New technological developments could further assist the management of bushfires.
New technological developments could further assist the management of bushfires.

How new tech could help combat bushfire season

BUSHFIRE season might soon become an easier battle for Central Queensland firefighters as research into new laser technology gets underway.

Aerometrex this week announced the major development, revealing it as a potential part of its new laser-based light detection and ranging (LiDAR) equipment.

The new tech will likely benefit both local councils and environmental services through its quick ability to measure locations and height of trees across government, private or community land from the air.

Further capabilities allow for more in-depth analysis including the breadth and density of canopies, structure of branches and a canopy’s height through its digitised 3D images.

3D imagery from the new LiDAR technology
3D imagery from the new LiDAR technology

Its timely abilities and accurate data are considered a major time and cost gain for local councils compared to traditional land-based surveys.

Aerometrex’s managing director, Mr Mark Deuter labelled the development a “breakthrough”, adding it advances the management of regional forests into a new era of a data-driven outcomes.

“Data can be generated in 3D images and direct comparisons made between flight readings taken say a year ago, and today, so that loss, or growth, in tree numbers and canopy spread, is readily identifiable,” he said.

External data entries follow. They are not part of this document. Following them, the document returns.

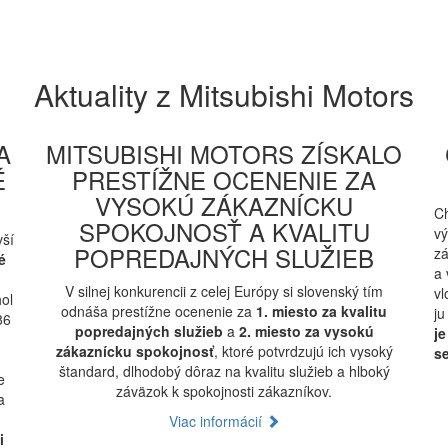
Aktuality z Mitsubishi Motors
A
MITSUBISHI MOTORS ZÍSKALO
É
PRESTÍŽNE OCENENIE ZA
VYSOKÚ ZÁKAZNÍCKU
C
SPOKOJNOSŤ A KVALITU
vý
vší
POPREDAJNÝCH SLUŽIEB
zá
é
a 
V silnej konkurencii z celej Európy si slovenský tím
vl
ol
odnáša prestížne ocenenie za
1. miesto za kvalitu
ju
86
popredajných služieb
a
2. miesto za vysokú
je
zákaznícku spokojnosť
, ktoré potvrdzujú ich vysoký
s
štandard, dlhodobý dôraz na kvalitu služieb a hlboký
e
záväzok k spokojnosti zákazníkov.
a
Viac informácií
i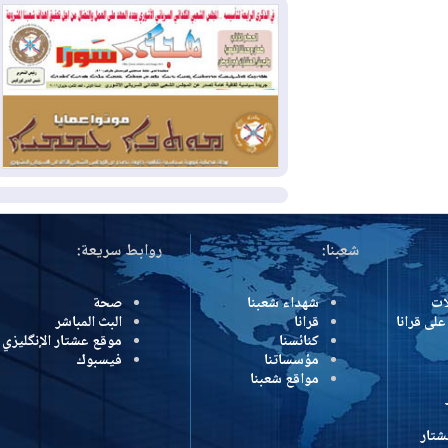
بمنع الهجمات على الدول المجاورة
2026-08-03
العجز والاقتراض يطوقان
المالية العراقية.. اقتراض يتجاوز 3 تريليونات
دينار!
2026-08-03
كوبا تغرق في الظلام مجددا
وانهيار الشبكة الكهربائية
المزيد
شعبنا:
روابط سريعة:
شهداء شعبنا
صحة
رانا
قرانا
البث المباشر
كنائسنا
موقع عشتار الإنگليزي
مؤسساتنا
فيسبوك
مواقع شعبنا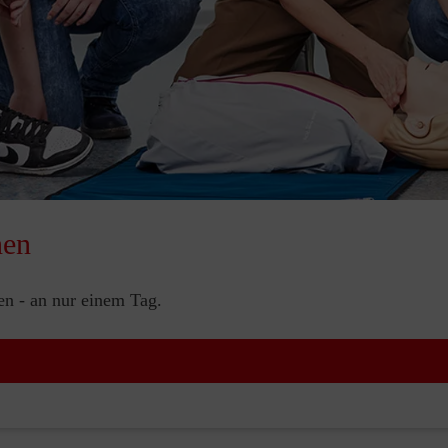
nen
nen - an nur einem Tag.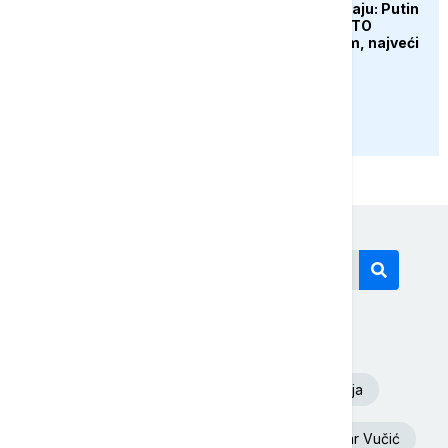
Amerikanci upozoravaju: Putin
bi mogao testirati NATO
ograničenim napadom, najveći
rizik od jeseni
PRIKAŽI JOŠ
Današnji tagovi
Euronews Srbija
Dunav
Oluja
Toplotni talas
Ukrajina
Aleksandar Vučić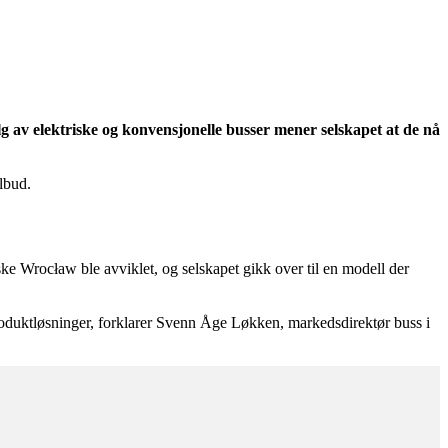
lg av elektriske og konvensjonelle busser mener selskapet at de nå
lbud.
 Wrocław ble avviklet, og selskapet gikk over til en modell der
g produktløsninger, forklarer Svenn Åge Løkken, markedsdirektør buss i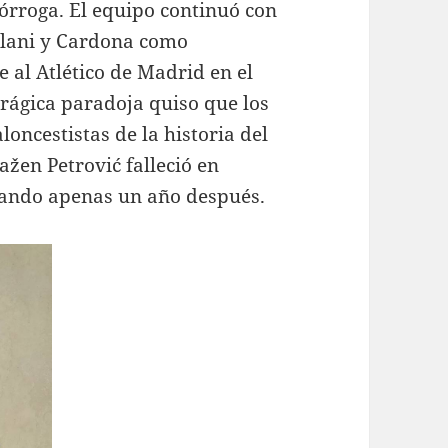
rórroga. El equipo continuó con
sllani y Cardona como
e al Atlético de Madrid en el
trágica paradoja quiso que los
oncestistas de la historia del
ažen Petrović falleció en
rnando apenas un año después.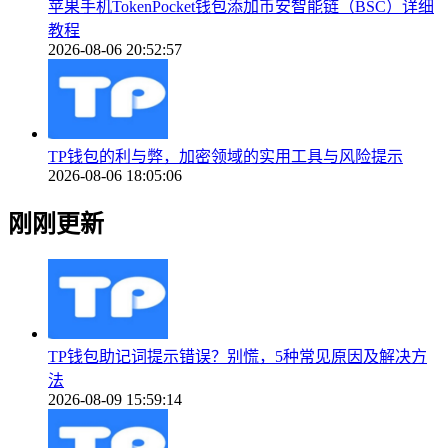
苹果手机TokenPocket钱包添加币安智能链（BSC）详细
教程
2026-08-06 20:52:57
TP钱包的利与弊，加密领域的实用工具与风险提示
2026-08-06 18:05:06
刚刚更新
TP钱包助记词提示错误？别慌，5种常见原因及解决方
法
2026-08-09 15:59:14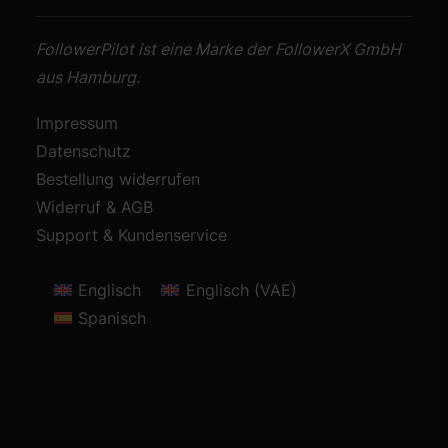
FollowerPilot ist eine Marke der FollowerX GmbH
aus Hamburg.
Impressum
Datenschutz
Bestellung widerrufen
Widerruf & AGB
Support & Kundenservice
Englisch
Englisch (VAE)
Spanisch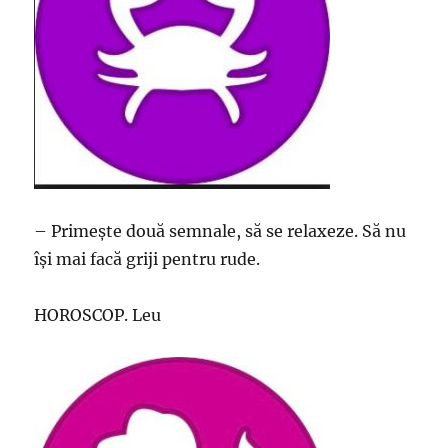
– Primește două semnale, să se relaxeze. Să nu
își mai facă griji pentru rude.
HOROSCOP. Leu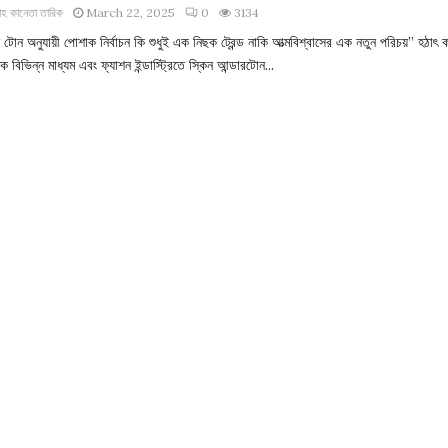
াহ কানেতা তারিক
March 22, 2025
0
3134
 টোন অনুযায়ী পোশাক নির্বাচন কি শুধুই এক নিছক ট্রেন্ড নাকি আত্মবিশ্বাসের এক নতুন পরিচয়” হঠাৎ 
ক বিভিন্ন মাধ্যম এবং ফ্যাশন ইন্ডাস্ট্রিতে স্কিন আন্ডারটোন...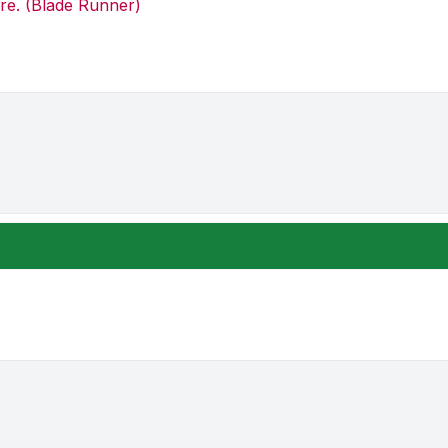
re. (Blade Runner)
one e ordinamento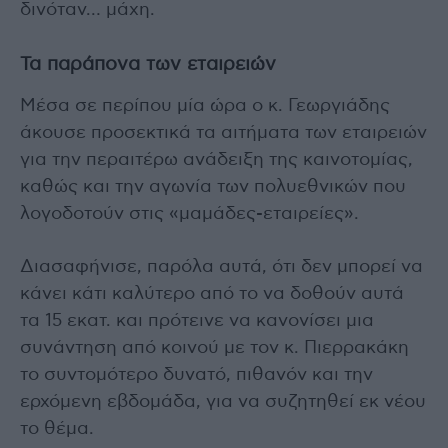
δινόταν… μάχη.
Τα παράπονα των εταιρειών
Μέσα σε περίπου μία ώρα ο κ. Γεωργιάδης
άκουσε προσεκτικά τα αιτήματα των εταιρειών
για την περαιτέρω ανάδειξη της καινοτομίας,
καθώς και την αγωνία των πολυεθνικών που
λογοδοτούν στις «μαμάδες-εταιρείες».
Διασαφήνισε, παρόλα αυτά, ότι δεν μπορεί να
κάνει κάτι καλύτερο από το να δοθούν αυτά
τα 15 εκατ. και πρότεινε να κανονίσει μια
συνάντηση από κοινού με τον κ. Πιερρακάκη
το συντομότερο δυνατό, πιθανόν και την
ερχόμενη εβδομάδα, για να συζητηθεί εκ νέου
το θέμα.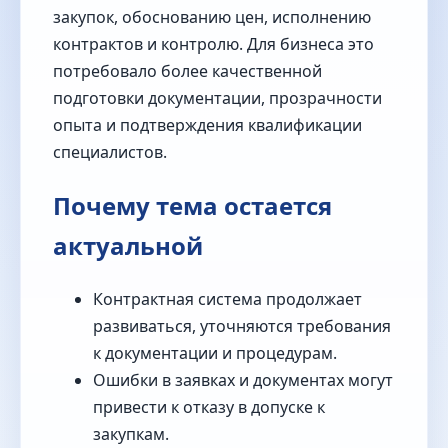
закупок, обоснованию цен, исполнению
контрактов и контролю. Для бизнеса это
потребовало более качественной
подготовки документации, прозрачности
опыта и подтверждения квалификации
специалистов.
Почему тема остается
актуальной
Контрактная система продолжает
развиваться, уточняются требования
к документации и процедурам.
Ошибки в заявках и документах могут
привести к отказу в допуске к
закупкам.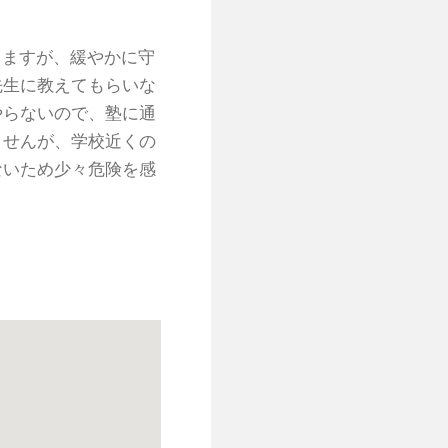
りますが、緩やかに守
先生に教えてもらいな
やらないので、塾に通
ませんが、学校近くの
ないため少々危険を感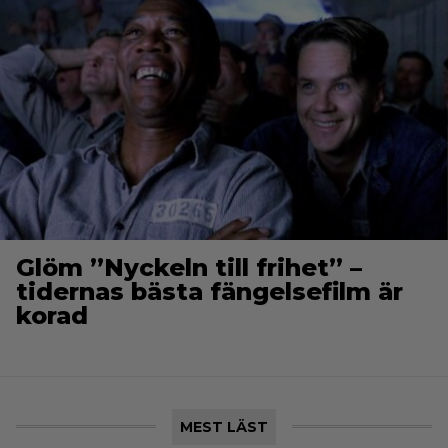
Glöm ”Nyckeln till frihet” –
tidernas bästa fängelsefilm är
korad
MEST LÄST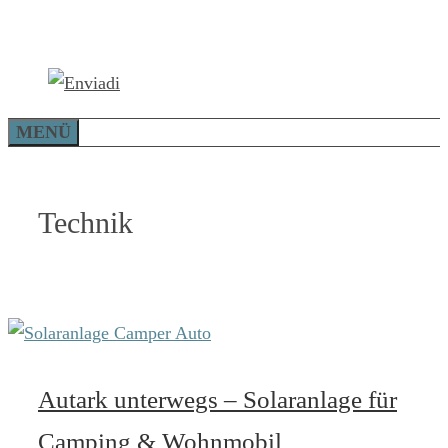
Zum
Inhalt
springen
MENÜ
Technik
Autark unterwegs – Solaranlage für
Camping & Wohnmobil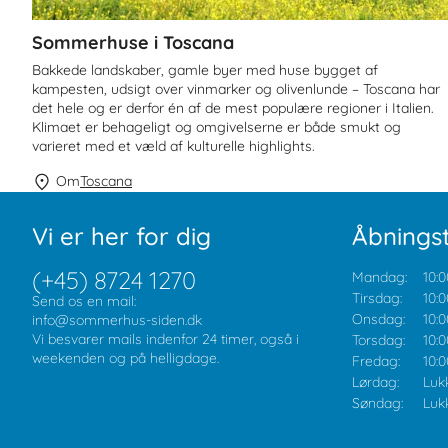
Sommerhuse i Toscana
Bakkede landskaber, gamle byer med huse bygget af
kampesten, udsigt over vinmarker og olivenlunde – Toscana har
det hele og er derfor én af de mest populære regioner i Italien.
Klimaet er behageligt og omgivelserne er både smukt og
varieret med et væld af kulturelle highlights.
Om
Toscana
Vi er her for dig
Åbningst
(+45) 8724 1270
Mandag:
10:0
Tirsdag:
10:0
Send os en mail:
Onsdag:
10:0
info@sommerhus-siden.dk
Vi besvarer mails indenfor 24 timer, også i
Torsdag:
10:0
weekenden og på helligdage.
Fredag:
10:0
Lørdag:
Luk
Søndag:
Luk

“This allows more relevant problem areas to be identified and more relevant solutions enacted, particularly to meet growing public expectations that Australia needs to be greener rather than browner.”

New research into LiDAR technology could help firefighters better combat bushfires. Picture: Facebook/John McGrath
New research into LiDAR technology could help firefighters better combat bushfires. Picture: Facebook/John McGrath

Aerometrex’s Dr Samuel Holt also revealed additional tools were being looked at to deliver specific data to assist bushfire authorities – including mapping areas in most need of hazard reduction measures.

“This is a critical tool as it is the density of both canopy and vegetation close to the ground that is a contributing factor to how fast a fire spreads,” Dr Holt said.

“The crippling east coast and Adelaide Hills bushfires of last December and January this year, are testimony as to why these emergent technologies can be part of the new frontline firefighters over our Australian summers,” he said.

The Adelaide-based aerial mapping specialist currently provides its services to areas including Noosa, Toowoomba, the Surat Basin, Cairns and Innisfail.